Instructions to follow: The data must be reproduced verbatim; images are to be omitted.

Dataset excerpt:

-=-=-

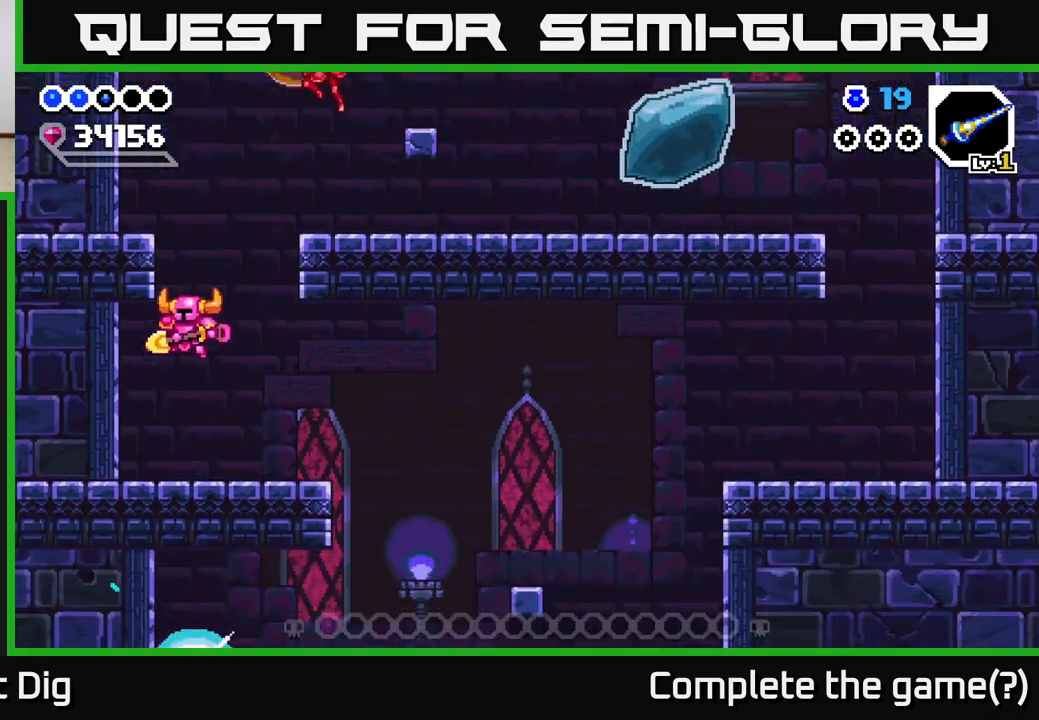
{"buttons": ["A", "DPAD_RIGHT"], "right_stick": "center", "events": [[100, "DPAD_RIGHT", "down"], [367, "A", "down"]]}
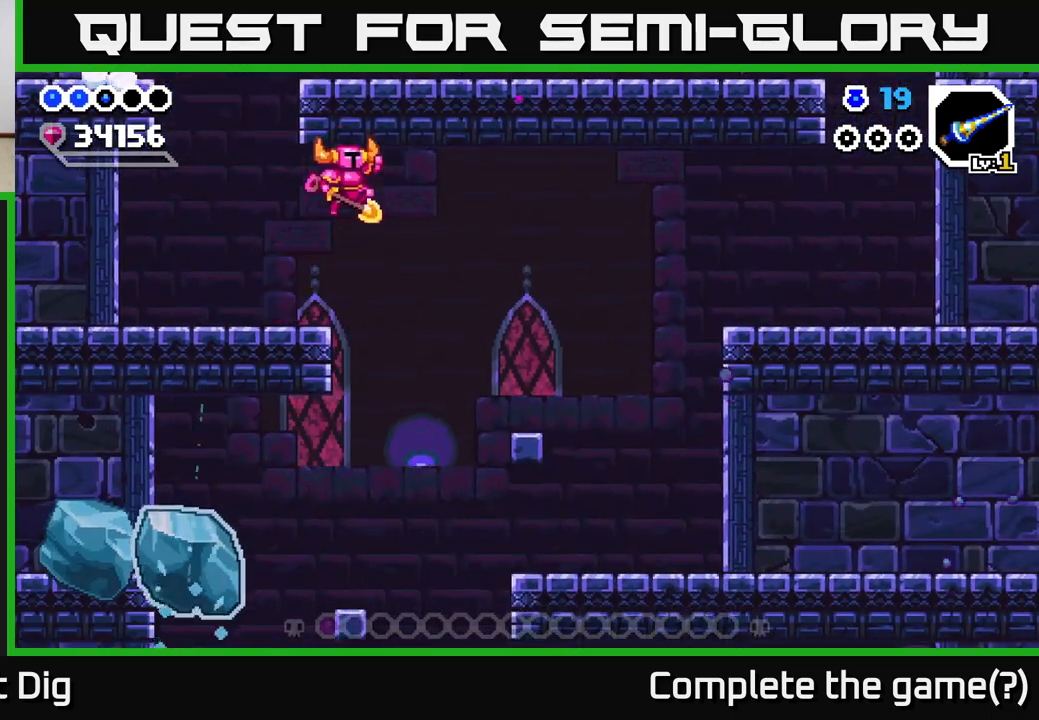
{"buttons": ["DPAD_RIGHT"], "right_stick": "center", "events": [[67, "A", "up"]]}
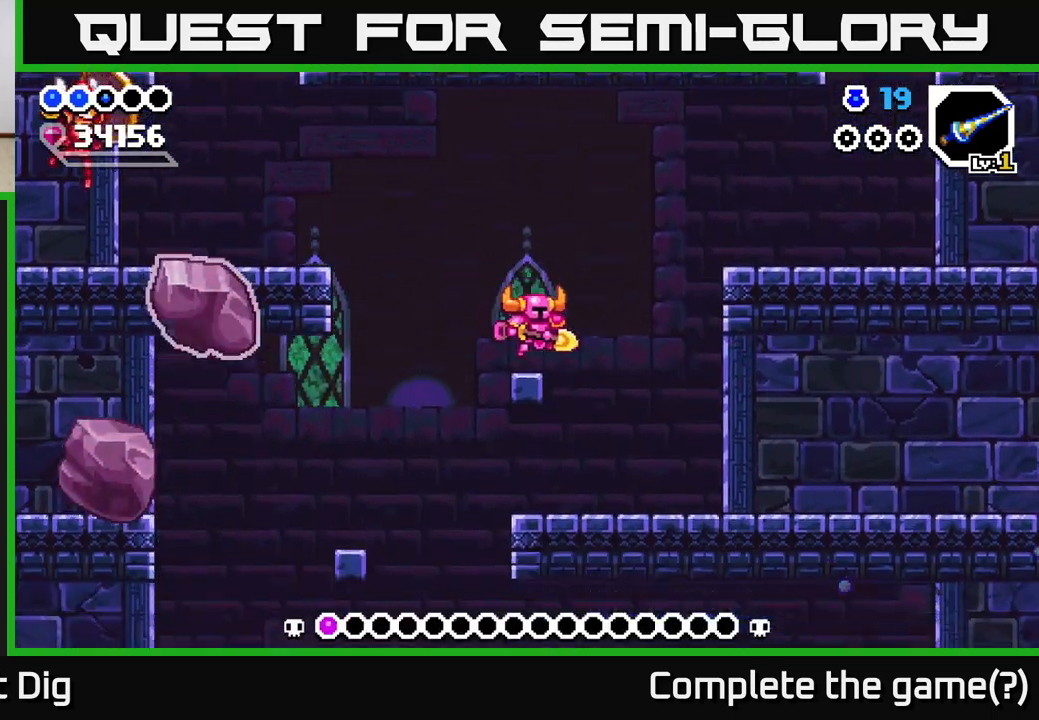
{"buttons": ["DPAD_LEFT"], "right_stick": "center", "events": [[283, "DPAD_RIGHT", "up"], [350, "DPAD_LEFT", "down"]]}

-=-=-

Task answer:
{"buttons": ["A", "DPAD_RIGHT"], "right_stick": "center", "events": [[100, "DPAD_RIGHT", "down"], [367, "A", "down"]]}
{"buttons": ["DPAD_RIGHT"], "right_stick": "center", "events": [[67, "A", "up"]]}
{"buttons": ["DPAD_LEFT"], "right_stick": "center", "events": [[283, "DPAD_RIGHT", "up"], [350, "DPAD_LEFT", "down"]]}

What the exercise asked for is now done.